Il s’agit ensuite de parvenir à une attitude que l’on pourrait qualifier de modeste, pour les différents opérateurs, où ils ne chercheraient pas à agir sur la musique traditionnelle touarègue et à lui apporter leurs dispositifs technologiques et autres innovations et où les musiciens locaux, de leur côté, ne se laisseraient pas non plus envahir par les musiques des autres. C’est l’attitude qu’ont adoptée au Maghreb, tout du moins jusqu’à une date récente, les groupes tribaux eux-mêmes lorsqu’ils sont en présence de la musique de musiciens itinérants de passage ou d’autres groupes tribaux invités dans leurs grandes fêtes villageoises ; ainsi, ils réussissent à maintenir une importante diversité régionale (Rovsing Olsen, 2022) ; c’est également l’attitude affichée par les compositeurs de musique contemporaine arabes face aux musiques traditionnelles dont ils s’inspirent parfois (Fariji 2022). Les émigrés conservent cette posture, comme le montrent les recherches d’Alessandra Ciucci menées auprès des Marocains en Ombrie (Italie). Il en ressort que leurs pratiques d’écoute portent exclusivement sur leurs propres musiques issues des plaines atlantiques (Ciucci 2022, p. 176).

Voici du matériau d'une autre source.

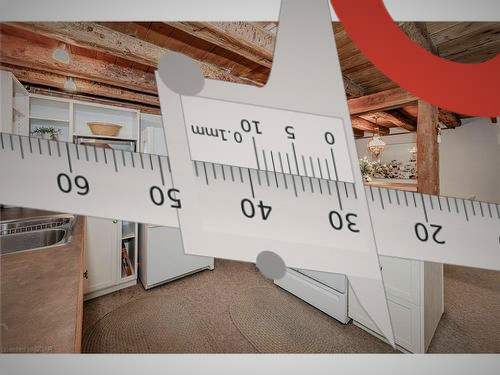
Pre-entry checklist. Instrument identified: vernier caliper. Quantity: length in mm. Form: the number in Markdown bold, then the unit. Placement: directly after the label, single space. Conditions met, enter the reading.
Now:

Il serait temps à présent de s’interroger sur la domination euro-américaine du jazz et du rock et d’autres genres musicaux qui ont submergé de si nombreuses cultures traditionnelles depuis les indépendances. Comme le soutient Stephen Blum (2023 : 21), la tâche de l’ethnomusicologie devrait être la mise au jour de toutes les pratiques théoriques et musicales du monde sans que celles de l’Occident servent de modèle (« standard ») pour évaluer celle des autres. La véritable vitalité des musiques des Touaregs leur est propre et la saisir ne saurait se faire sans une meilleure prise de conscience de l’hégémonie culturelle euro-américaine et de ses conséquences tant pour les pratiques que pour les théories musicales.